__Source data__.
════════════════════

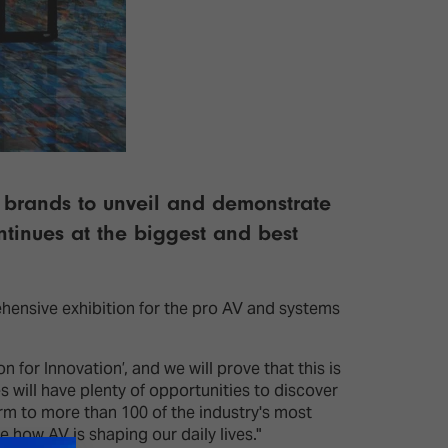
V brands to unveil and demonstrate
ontinues at the biggest and best
ehensive exhibition for the pro AV and systems
for Innovation’, and we will prove that this is
 will have plenty of opportunities to discover
m to more than 100 of the industry's most
 how AV is shaping our daily lives."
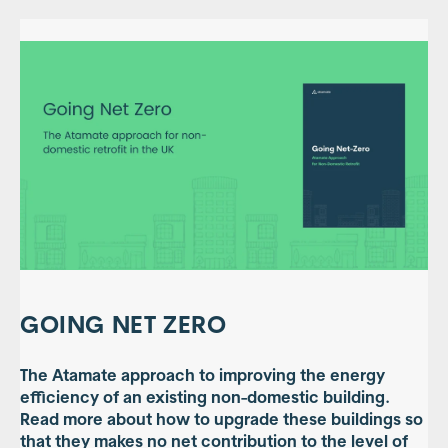
GOING NET ZERO
The Atamate approach to improving the energy
efficiency of an existing non-domestic building.
Read more about how to upgrade these buildings so
that they makes no net contribution to the level of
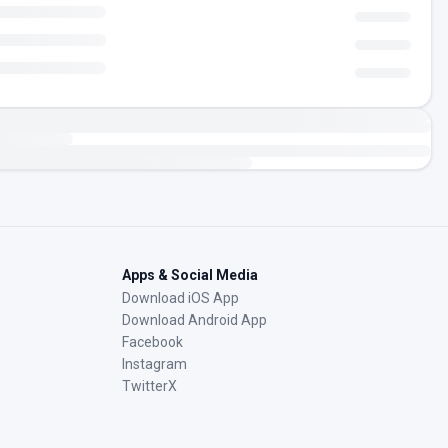
Apps & Social Media
Download iOS App
Download Android App
Facebook
Instagram
TwitterX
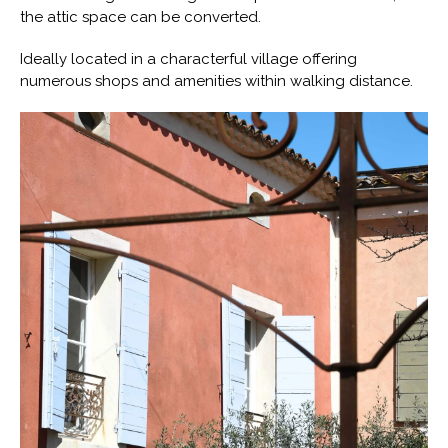
the attic space can be converted.
Ideally located in a characterful village offering
numerous shops and amenities within walking distance.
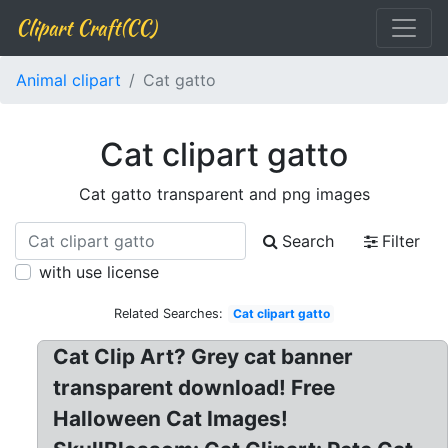
Clipart Craft(CC)
Animal clipart
Cat gatto
Cat clipart gatto
Cat gatto transparent and png images
Search
Filter
with use license
Related Searches:
Cat clipart gatto
Cat Clip Art? Grey cat banner
transparent download! Free
Halloween Cat Images!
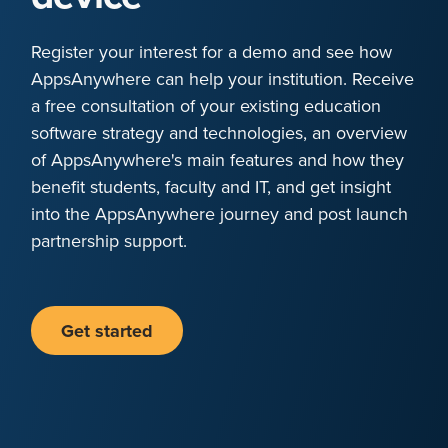
Register your interest for a demo and see how
AppsAnywhere can help your institution. Receive
a free consultation of your existing education
software strategy and technologies, an overview
of AppsAnywhere's main features and how they
benefit students, faculty and IT, and get insight
into the AppsAnywhere journey and post launch
partnership support.
Get started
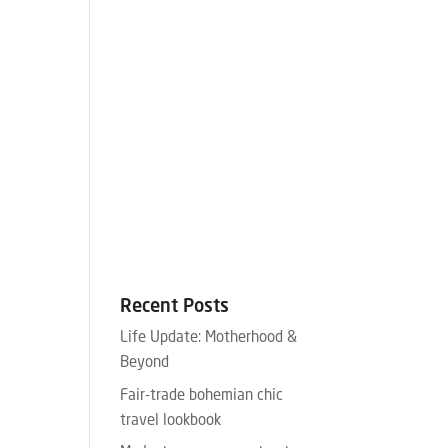
Recent Posts
Life Update: Motherhood &
Beyond
Fair-trade bohemian chic
travel lookbook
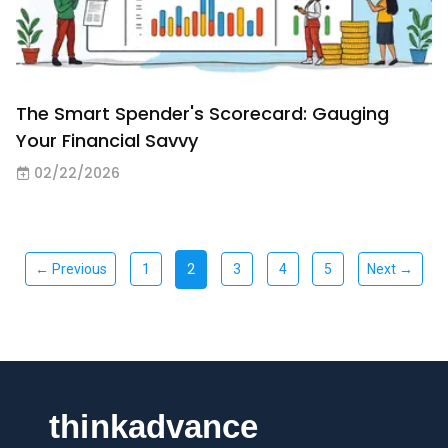
The Smart Spender's Scorecard: Gauging
Your Financial Savvy
02/22/2026
2
← Previous
1
3
4
5
Next →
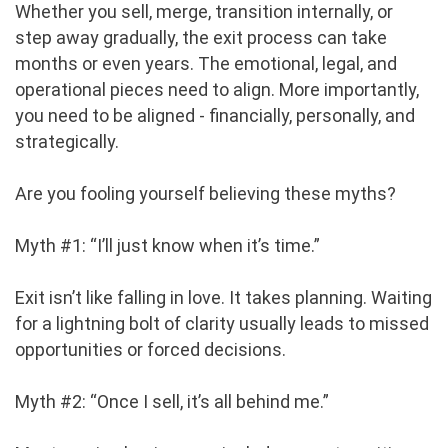
Whether you sell, merge, transition internally, or
step away gradually, the exit process can take
months or even years. The emotional, legal, and
operational pieces need to align. More importantly,
you need to be aligned - financially, personally, and
strategically.
Are you fooling yourself believing these myths?
Myth #1: “I’ll just know when it’s time.”
Exit isn’t like falling in love. It takes planning. Waiting
for a lightning bolt of clarity usually leads to missed
opportunities or forced decisions.
Myth #2: “Once I sell, it’s all behind me.”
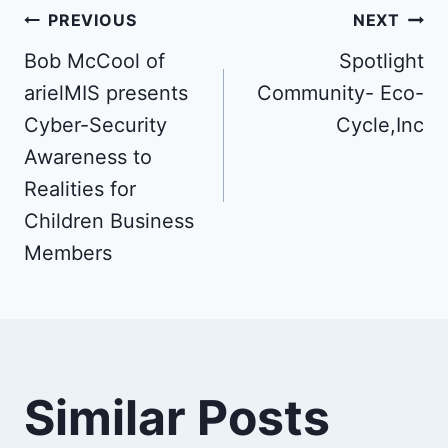
Post
PREVIOUS
NEXT
Bob McCool of
Spotlight
navigation
arielMIS presents
Community- Eco-
Cyber-Security
Cycle,Inc
Awareness to
Realities for
Children Business
Members
Similar Posts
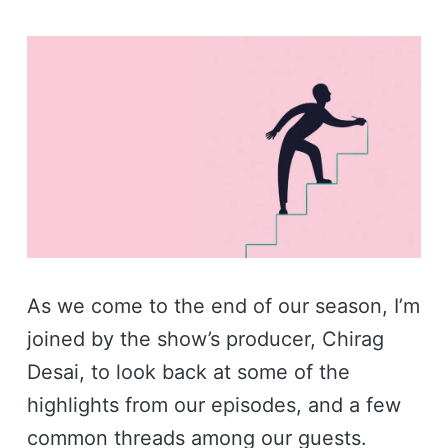
As we come to the end of our season, I’m
joined by the show’s producer, Chirag
Desai, to look back at some of the
highlights from our episodes, and a few
common threads among our guests.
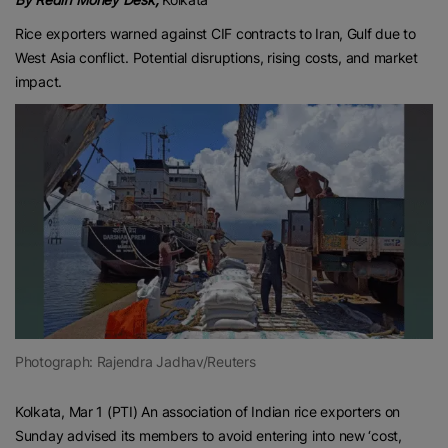
Rice exporters warned against CIF contracts to Iran, Gulf due to
West Asia conflict. Potential disruptions, rising costs, and market
impact.
Photograph: Rajendra Jadhav/Reuters
Kolkata, Mar 1 (PTI) An association of Indian rice exporters on
Sunday advised its members to avoid entering into new ‘cost,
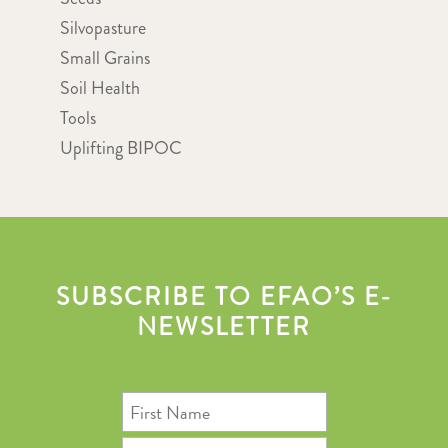
Silvopasture
Small Grains
Soil Health
Tools
Uplifting BIPOC
SUBSCRIBE TO EFAO’S E-
NEWSLETTER
First
Name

════════════════════

__Task directions__.
Return every line in the listing that contains the word "into".

__Result of the exercise__.
into the AppsAnywhere journey and post launch
Sunday advised its members to avoid entering into new ‘cost,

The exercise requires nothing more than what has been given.